Give all the lines below as a JSON list of strings, one string per line, with the blank lines left out.

SUPPLIED DATA

Start of Block

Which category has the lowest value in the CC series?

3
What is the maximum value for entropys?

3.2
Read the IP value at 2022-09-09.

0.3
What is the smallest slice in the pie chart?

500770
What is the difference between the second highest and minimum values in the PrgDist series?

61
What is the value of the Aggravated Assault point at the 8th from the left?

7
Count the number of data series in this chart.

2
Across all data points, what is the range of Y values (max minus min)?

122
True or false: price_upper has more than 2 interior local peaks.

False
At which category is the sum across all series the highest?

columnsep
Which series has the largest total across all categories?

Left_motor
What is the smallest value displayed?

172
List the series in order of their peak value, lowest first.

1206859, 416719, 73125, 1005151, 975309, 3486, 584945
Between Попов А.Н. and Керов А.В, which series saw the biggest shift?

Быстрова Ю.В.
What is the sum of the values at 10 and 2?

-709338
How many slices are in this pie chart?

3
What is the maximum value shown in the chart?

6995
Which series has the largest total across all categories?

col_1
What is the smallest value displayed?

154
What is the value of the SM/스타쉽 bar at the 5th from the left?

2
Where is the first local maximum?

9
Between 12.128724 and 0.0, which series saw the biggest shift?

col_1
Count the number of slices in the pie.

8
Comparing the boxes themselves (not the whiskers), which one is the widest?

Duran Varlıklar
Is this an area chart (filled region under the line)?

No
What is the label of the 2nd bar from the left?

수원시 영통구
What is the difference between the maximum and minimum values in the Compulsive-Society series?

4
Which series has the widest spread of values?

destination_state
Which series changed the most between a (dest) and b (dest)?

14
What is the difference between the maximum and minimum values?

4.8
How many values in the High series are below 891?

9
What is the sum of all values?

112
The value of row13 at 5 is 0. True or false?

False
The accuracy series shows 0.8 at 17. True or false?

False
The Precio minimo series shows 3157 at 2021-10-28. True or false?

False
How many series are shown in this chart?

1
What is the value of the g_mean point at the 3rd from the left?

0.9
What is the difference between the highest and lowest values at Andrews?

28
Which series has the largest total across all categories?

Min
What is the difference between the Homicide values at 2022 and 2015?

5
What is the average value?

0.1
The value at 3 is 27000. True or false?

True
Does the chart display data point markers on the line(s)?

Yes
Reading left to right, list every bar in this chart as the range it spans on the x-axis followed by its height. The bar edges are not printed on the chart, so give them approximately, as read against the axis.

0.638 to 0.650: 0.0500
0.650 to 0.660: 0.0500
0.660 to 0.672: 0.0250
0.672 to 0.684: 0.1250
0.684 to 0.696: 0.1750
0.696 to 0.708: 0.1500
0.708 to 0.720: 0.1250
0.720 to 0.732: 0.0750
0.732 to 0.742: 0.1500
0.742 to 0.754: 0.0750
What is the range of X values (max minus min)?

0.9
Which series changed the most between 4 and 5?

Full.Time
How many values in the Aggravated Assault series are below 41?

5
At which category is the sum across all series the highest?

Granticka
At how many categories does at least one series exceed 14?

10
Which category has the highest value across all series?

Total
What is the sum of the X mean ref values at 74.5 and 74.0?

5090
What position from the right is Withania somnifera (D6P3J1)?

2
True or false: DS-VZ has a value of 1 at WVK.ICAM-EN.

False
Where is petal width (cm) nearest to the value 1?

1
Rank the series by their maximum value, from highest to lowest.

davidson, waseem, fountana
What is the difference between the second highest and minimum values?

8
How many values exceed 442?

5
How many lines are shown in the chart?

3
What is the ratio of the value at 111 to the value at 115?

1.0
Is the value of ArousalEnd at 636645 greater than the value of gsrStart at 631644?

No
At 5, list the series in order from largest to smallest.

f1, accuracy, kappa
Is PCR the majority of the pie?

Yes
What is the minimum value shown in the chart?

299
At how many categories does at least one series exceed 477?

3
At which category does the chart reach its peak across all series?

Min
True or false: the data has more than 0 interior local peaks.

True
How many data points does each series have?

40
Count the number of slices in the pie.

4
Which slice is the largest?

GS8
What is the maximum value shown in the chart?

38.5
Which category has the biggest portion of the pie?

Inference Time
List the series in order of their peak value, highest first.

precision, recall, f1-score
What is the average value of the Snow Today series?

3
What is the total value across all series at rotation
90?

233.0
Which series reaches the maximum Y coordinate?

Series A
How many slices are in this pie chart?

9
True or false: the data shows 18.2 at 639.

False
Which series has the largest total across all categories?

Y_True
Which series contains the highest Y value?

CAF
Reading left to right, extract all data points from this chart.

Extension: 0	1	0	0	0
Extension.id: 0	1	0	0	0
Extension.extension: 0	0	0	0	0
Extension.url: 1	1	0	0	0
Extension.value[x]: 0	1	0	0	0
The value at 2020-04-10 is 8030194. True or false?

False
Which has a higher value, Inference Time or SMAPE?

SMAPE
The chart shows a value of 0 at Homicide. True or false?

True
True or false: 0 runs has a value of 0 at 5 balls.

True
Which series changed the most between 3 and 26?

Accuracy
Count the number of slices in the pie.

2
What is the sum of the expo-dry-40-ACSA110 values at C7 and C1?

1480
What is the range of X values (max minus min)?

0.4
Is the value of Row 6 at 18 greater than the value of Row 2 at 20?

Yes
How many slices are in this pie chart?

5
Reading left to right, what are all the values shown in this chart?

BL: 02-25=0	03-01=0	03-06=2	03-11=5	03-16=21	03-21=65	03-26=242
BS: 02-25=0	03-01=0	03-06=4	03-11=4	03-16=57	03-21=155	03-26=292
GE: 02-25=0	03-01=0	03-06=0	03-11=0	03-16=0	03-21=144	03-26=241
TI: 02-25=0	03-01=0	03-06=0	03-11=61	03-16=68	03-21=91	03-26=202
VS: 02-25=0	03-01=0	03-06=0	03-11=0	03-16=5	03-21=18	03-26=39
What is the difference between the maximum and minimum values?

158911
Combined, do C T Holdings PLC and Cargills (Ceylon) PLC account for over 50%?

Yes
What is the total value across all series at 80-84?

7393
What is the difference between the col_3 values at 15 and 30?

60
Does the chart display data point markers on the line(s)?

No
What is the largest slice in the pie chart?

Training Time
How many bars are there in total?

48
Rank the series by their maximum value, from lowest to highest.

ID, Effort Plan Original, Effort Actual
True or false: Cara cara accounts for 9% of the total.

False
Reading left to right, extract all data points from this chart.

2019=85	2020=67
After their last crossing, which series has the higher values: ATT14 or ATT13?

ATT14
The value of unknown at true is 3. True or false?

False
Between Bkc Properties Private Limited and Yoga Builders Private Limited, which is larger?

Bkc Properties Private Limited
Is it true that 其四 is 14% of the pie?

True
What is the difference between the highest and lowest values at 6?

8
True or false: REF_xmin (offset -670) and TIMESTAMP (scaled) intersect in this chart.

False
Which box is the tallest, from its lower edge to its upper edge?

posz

End of Block

EXERCISE RESPONSE
[
  "Which category has the lowest value in the CC series?",
  "3",
  "What is the maximum value for entropys?",
  "3.2",
  "Read the IP value at 2022-09-09.",
  "0.3",
  "What is the smallest slice in the pie chart?",
  "500770",
  "What is the difference between the second highest and minimum values in the PrgDist series?",
  "61",
  "What is the value of the Aggravated Assault point at the 8th from the left?",
  "7",
  "Count the number of data series in this chart.",
  "2",
  "Across all data points, what is the range of Y values (max minus min)?",
  "122",
  "True or false: price_upper has more than 2 interior local peaks.",
  "False",
  "At which category is the sum across all series the highest?",
  "columnsep",
  "Which series has the largest total across all categories?",
  "Left_motor",
  "What is the smallest value displayed?",
  "172",
  "List the series in order of their peak value, lowest first.",
  "1206859, 416719, 73125, 1005151, 975309, 3486, 584945",
  "Between Попов А.Н. and Керов А.В, which series saw the biggest shift?",
  "Быстрова Ю.В.",
  "What is the sum of the values at 10 and 2?",
  "-709338",
  "How many slices are in this pie chart?",
  "3",
  "What is the maximum value shown in the chart?",
  "6995",
  "Which series has the largest total across all categories?",
  "col_1",
  "What is the smallest value displayed?",
  "154",
  "What is the value of the SM/스타쉽 bar at the 5th from the left?",
  "2",
  "Where is the first local maximum?",
  "9",
  "Between 12.128724 and 0.0, which series saw the biggest shift?",
  "col_1",
  "Count the number of slices in the pie.",
  "8",
  "Comparing the boxes themselves (not the whiskers), which one is the widest?",
  "Duran Varlıklar",
  "Is this an area chart (filled region under the line)?",
  "No",
  "What is the label of the 2nd bar from the left?",
  "수원시 영통구",
  "What is the difference between the maximum and minimum values in the Compulsive-Society series?",
  "4",
  "Which series has the widest spread of values?",
  "destination_state",
  "Which series changed the most between a (dest) and b (dest)?",
  "14",
  "What is the difference between the maximum and minimum values?",
  "4.8",
  "How many values in the High series are below 891?",
  "9",
  "What is the sum of all values?",
  "112",
  "The value of row13 at 5 is 0. True or false?",
  "False",
  "The accuracy series shows 0.8 at 17. True or false?",
  "False",
  "The Precio minimo series shows 3157 at 2021-10-28. True or false?",
  "False",
  "How many series are shown in this chart?",
  "1",
  "What is the value of the g_mean point at the 3rd from the left?",
  "0.9",
  "What is the difference between the highest and lowest values at Andrews?",
  "28",
  "Which series has the largest total across all categories?",
  "Min",
  "What is the difference between the Homicide values at 2022 and 2015?",
  "5",
  "What is the average value?",
  "0.1",
  "The value at 3 is 27000. True or false?",
  "True",
  "Does the chart display data point markers on the line(s)?",
  "Yes",
  "Reading left to right, list every bar in this chart as the range it spans on the x-axis followed by its height. The bar edges are not printed on the chart, so give them approximately, as read against the axis.",
  "0.638 to 0.650: 0.0500",
  "0.650 to 0.660: 0.0500",
  "0.660 to 0.672: 0.0250",
  "0.672 to 0.684: 0.1250",
  "0.684 to 0.696: 0.1750",
  "0.696 to 0.708: 0.1500",
  "0.708 to 0.720: 0.1250",
  "0.720 to 0.732: 0.0750",
  "0.732 to 0.742: 0.1500",
  "0.742 to 0.754: 0.0750",
  "What is the range of X values (max minus min)?",
  "0.9",
  "Which series changed the most between 4 and 5?",
  "Full.Time",
  "How many values in the Aggravated Assault series are below 41?",
  "5",
  "At which category is the sum across all series the highest?",
  "Granticka",
  "At how many categories does at least one series exceed 14?",
  "10",
  "Which category has the highest value across all series?",
  "Total",
  "What is the sum of the X mean ref values at 74.5 and 74.0?",
  "5090",
  "What position from the right is Withania somnifera (D6P3J1)?",
  "2",
  "True or false: DS-VZ has a value of 1 at WVK.ICAM-EN.",
  "False",
  "Where is petal width (cm) nearest to the value 1?",
  "1",
  "Rank the series by their maximum value, from highest to lowest.",
  "davidson, waseem, fountana",
  "What is the difference between the second highest and minimum values?",
  "8",
  "How many values exceed 442?",
  "5",
  "How many lines are shown in the chart?",
  "3",
  "What is the ratio of the value at 111 to the value at 115?",
  "1.0",
  "Is the value of ArousalEnd at 636645 greater than the value of gsrStart at 631644?",
  "No",
  "At 5, list the series in order from largest to smallest.",
  "f1, accuracy, kappa",
  "Is PCR the majority of the pie?",
  "Yes",
  "What is the minimum value shown in the chart?",
  "299",
  "At how many categories does at least one series exceed 477?",
  "3",
  "At which category does the chart reach its peak across all series?",
  "Min",
  "True or false: the data has more than 0 interior local peaks.",
  "True",
  "How many data points does each series have?",
  "40",
  "Count the number of slices in the pie.",
  "4",
  "Which slice is the largest?",
  "GS8",
  "What is the maximum value shown in the chart?",
  "38.5",
  "Which category has the biggest portion of the pie?",
  "Inference Time",
  "List the series in order of their peak value, highest first.",
  "precision, recall, f1-score",
  "What is the average value of the Snow Today series?",
  "3",
  "What is the total value across all series at rotation",
  "90?",
  "233.0",
  "Which series reaches the maximum Y coordinate?",
  "Series A",
  "How many slices are in this pie chart?",
  "9",
  "True or false: the data shows 18.2 at 639.",
  "False",
  "Which series has the largest total across all categories?",
  "Y_True",
  "Which series contains the highest Y value?",
  "CAF",
  "Reading left to right, extract all data points from this chart.",
  "Extension: 0\t1\t0\t0\t0",
  "Extension.id: 0\t1\t0\t0\t0",
  "Extension.extension: 0\t0\t0\t0\t0",
  "Extension.url: 1\t1\t0\t0\t0",
  "Extension.value[x]: 0\t1\t0\t0\t0",
  "The value at 2020-04-10 is 8030194. True or false?",
  "False",
  "Which has a higher value, Inference Time or SMAPE?",
  "SMAPE",
  "The chart shows a value of 0 at Homicide. True or false?",
  "True",
  "True or false: 0 runs has a value of 0 at 5 balls.",
  "True",
  "Which series changed the most between 3 and 26?",
  "Accuracy",
  "Count the number of slices in the pie.",
  "2",
  "What is the sum of the expo-dry-40-ACSA110 values at C7 and C1?",
  "1480",
  "What is the range of X values (max minus min)?",
  "0.4",
  "Is the value of Row 6 at 18 greater than the value of Row 2 at 20?",
  "Yes",
  "How many slices are in this pie chart?",
  "5",
  "Reading left to right, what are all the values shown in this chart?",
  "BL: 02-25=0\t03-01=0\t03-06=2\t03-11=5\t03-16=21\t03-21=65\t03-26=242",
  "BS: 02-25=0\t03-01=0\t03-06=4\t03-11=4\t03-16=57\t03-21=155\t03-26=292",
  "GE: 02-25=0\t03-01=0\t03-06=0\t03-11=0\t03-16=0\t03-21=144\t03-26=241",
  "TI: 02-25=0\t03-01=0\t03-06=0\t03-11=61\t03-16=68\t03-21=91\t03-26=202",
  "VS: 02-25=0\t03-01=0\t03-06=0\t03-11=0\t03-16=5\t03-21=18\t03-26=39",
  "What is the difference between the maximum and minimum values?",
  "158911",
  "Combined, do C T Holdings PLC and Cargills (Ceylon) PLC account for over 50%?",
  "Yes",
  "What is the total value across all series at 80-84?",
  "7393",
  "What is the difference between the col_3 values at 15 and 30?",
  "60",
  "Does the chart display data point markers on the line(s)?",
  "No",
  "What is the largest slice in the pie chart?",
  "Training Time",
  "How many bars are there in total?",
  "48",
  "Rank the series by their maximum value, from lowest to highest.",
  "ID, Effort Plan Original, Effort Actual",
  "True or false: Cara cara accounts for 9% of the total.",
  "False",
  "Reading left to right, extract all data points from this chart.",
  "2019=85\t2020=67",
  "After their last crossing, which series has the higher values: ATT14 or ATT13?",
  "ATT14",
  "The value of unknown at true is 3. True or false?",
  "False",
  "Between Bkc Properties Private Limited and Yoga Builders Private Limited, which is larger?",
  "Bkc Properties Private Limited",
  "Is it true that 其四 is 14% of the pie?",
  "True",
  "What is the difference between the highest and lowest values at 6?",
  "8",
  "True or false: REF_xmin (offset -670) and TIMESTAMP (scaled) intersect in this chart.",
  "False",
  "Which box is the tallest, from its lower edge to its upper edge?",
  "posz"
]